(Data for review)
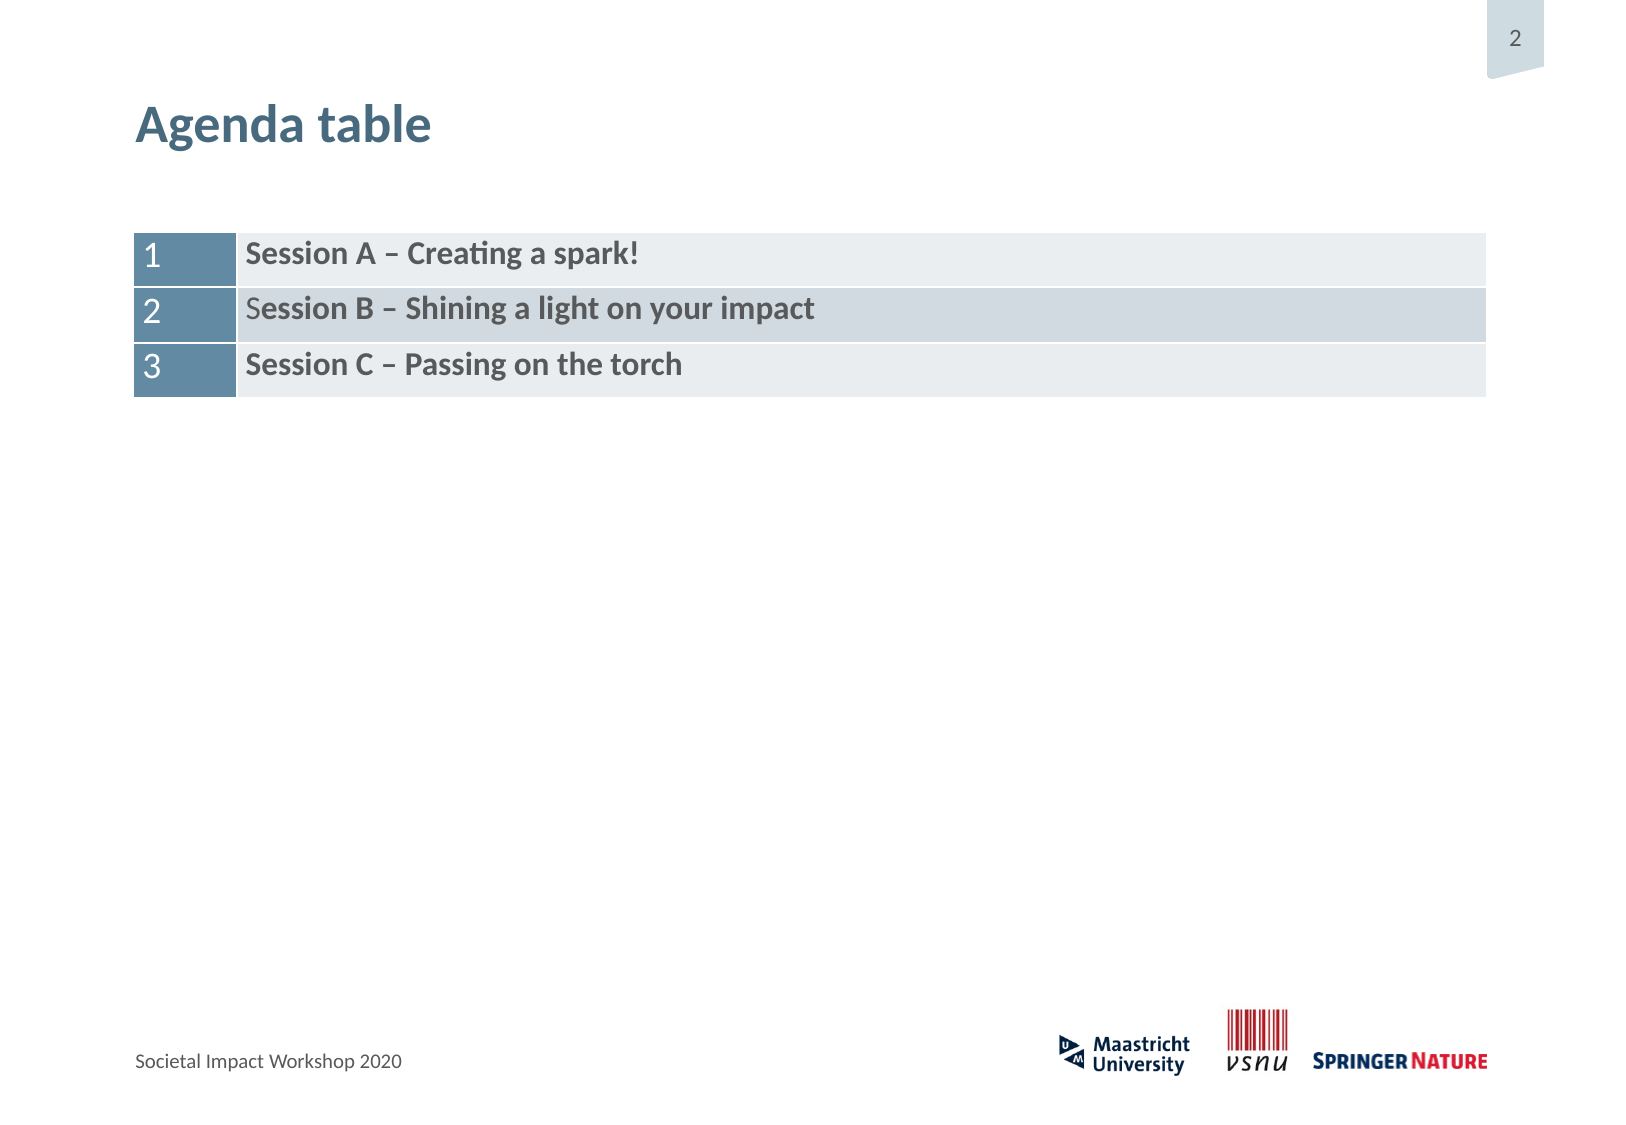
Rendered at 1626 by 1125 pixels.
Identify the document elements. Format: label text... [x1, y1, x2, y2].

table_cell Session B – Shining a light on your impact [238, 288, 1486, 342]
table_cell Session C – Passing on the torch [238, 344, 1486, 397]
table_header 1 [134, 233, 236, 286]
table_header Session A – Creating a spark! [238, 233, 1486, 286]
table_cell 2 [134, 288, 236, 342]
picture [1219, 1003, 1294, 1077]
text_box Agenda table [135, 88, 1487, 149]
table_cell 3 [134, 344, 236, 397]
picture [1057, 1034, 1191, 1077]
picture [1313, 1052, 1487, 1069]
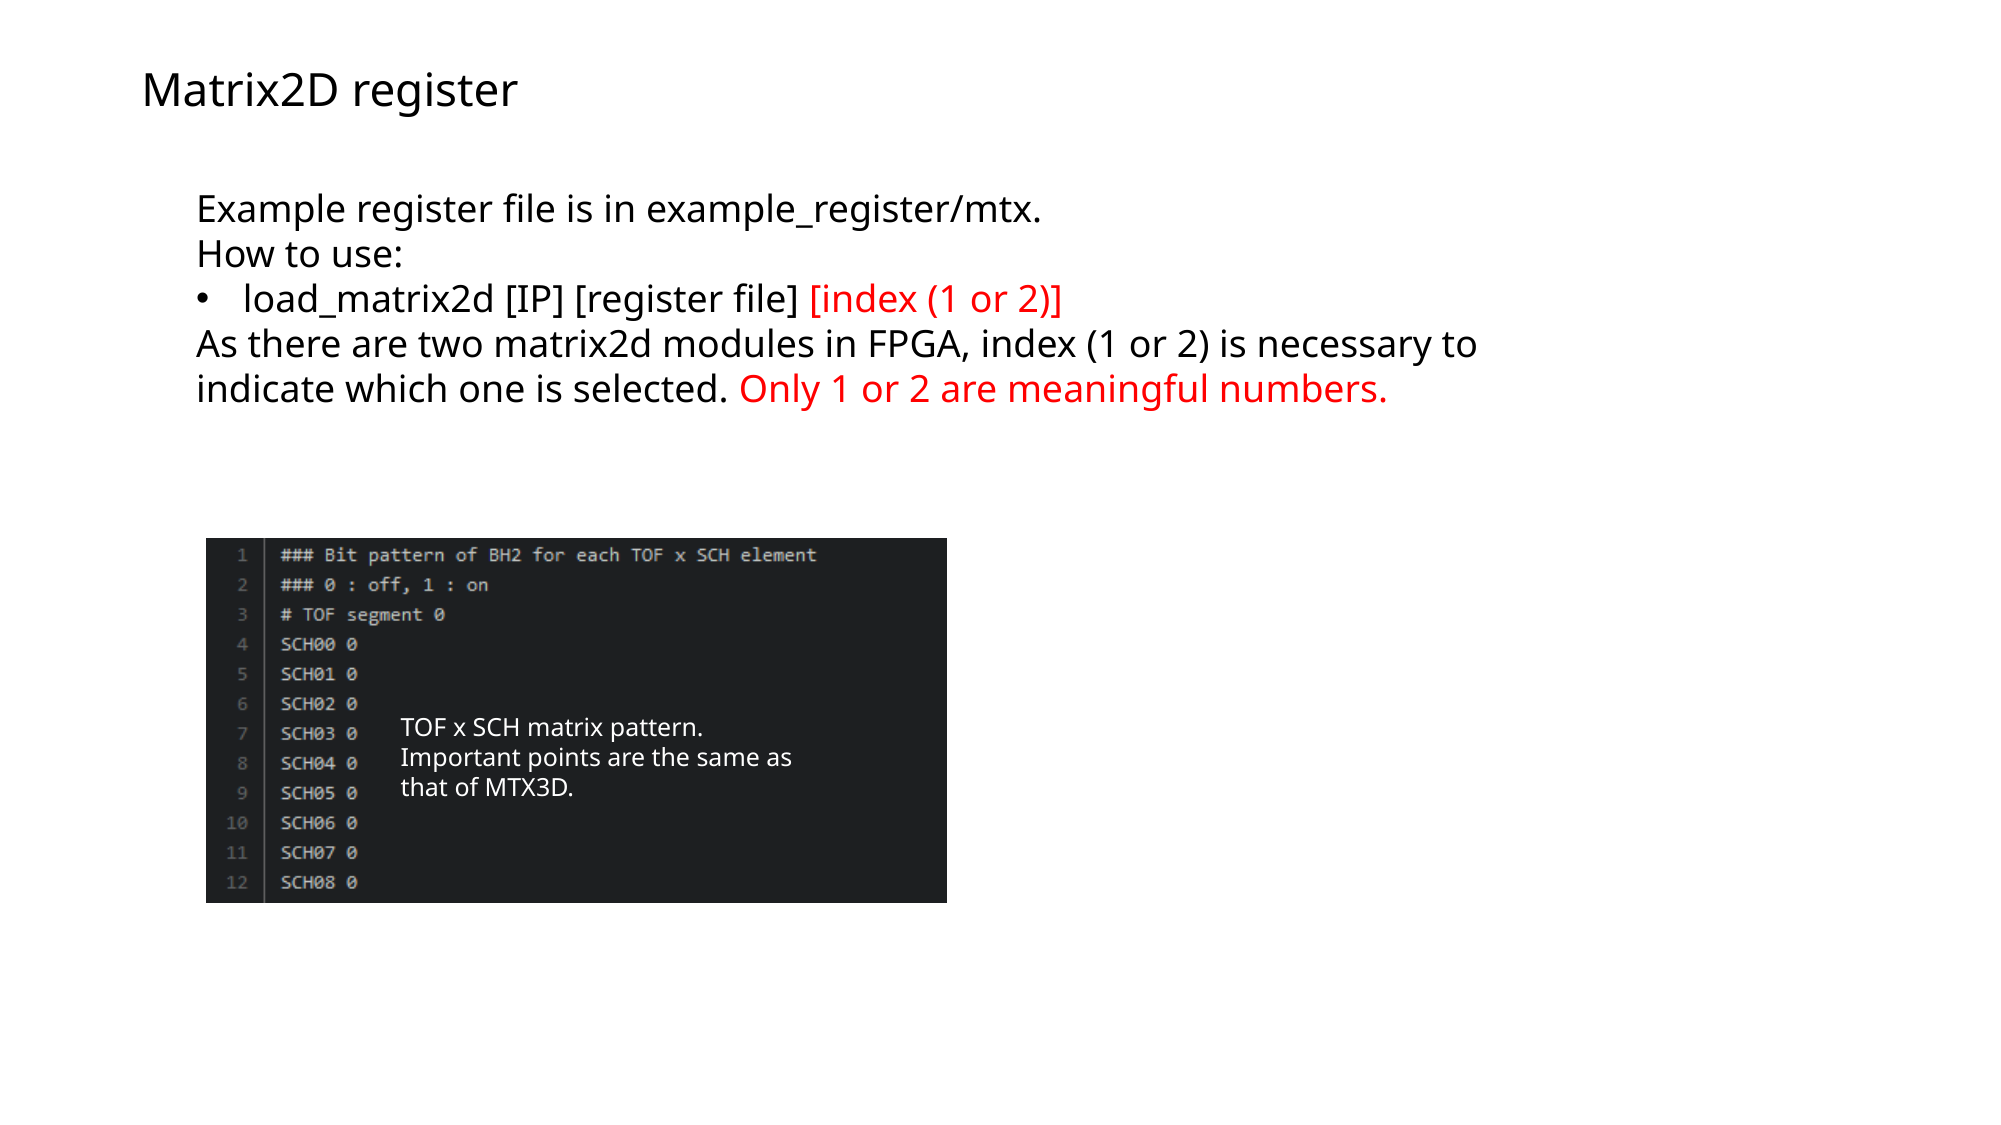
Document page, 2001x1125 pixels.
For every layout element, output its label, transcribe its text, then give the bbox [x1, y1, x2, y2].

picture [206, 538, 947, 903]
text_box Example register file is in example_register/mtx. How to use: load_matrix2d [IP] [register file] [index (1 or 2)] As there are two matrix2d modules in FPGA, index (1 or 2) is necessary to indicate which one is selected. Only 1 or 2 are meaningful numbers. [181, 178, 1586, 418]
text_box Matrix2D register [126, 53, 974, 123]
(End Data for review)
Work request -
Select every line above that contains the word "pixels", and copy it.

Solved problem -
Rendered at 1626 by 1125 pixels.
Document page, 2001x1125 pixels.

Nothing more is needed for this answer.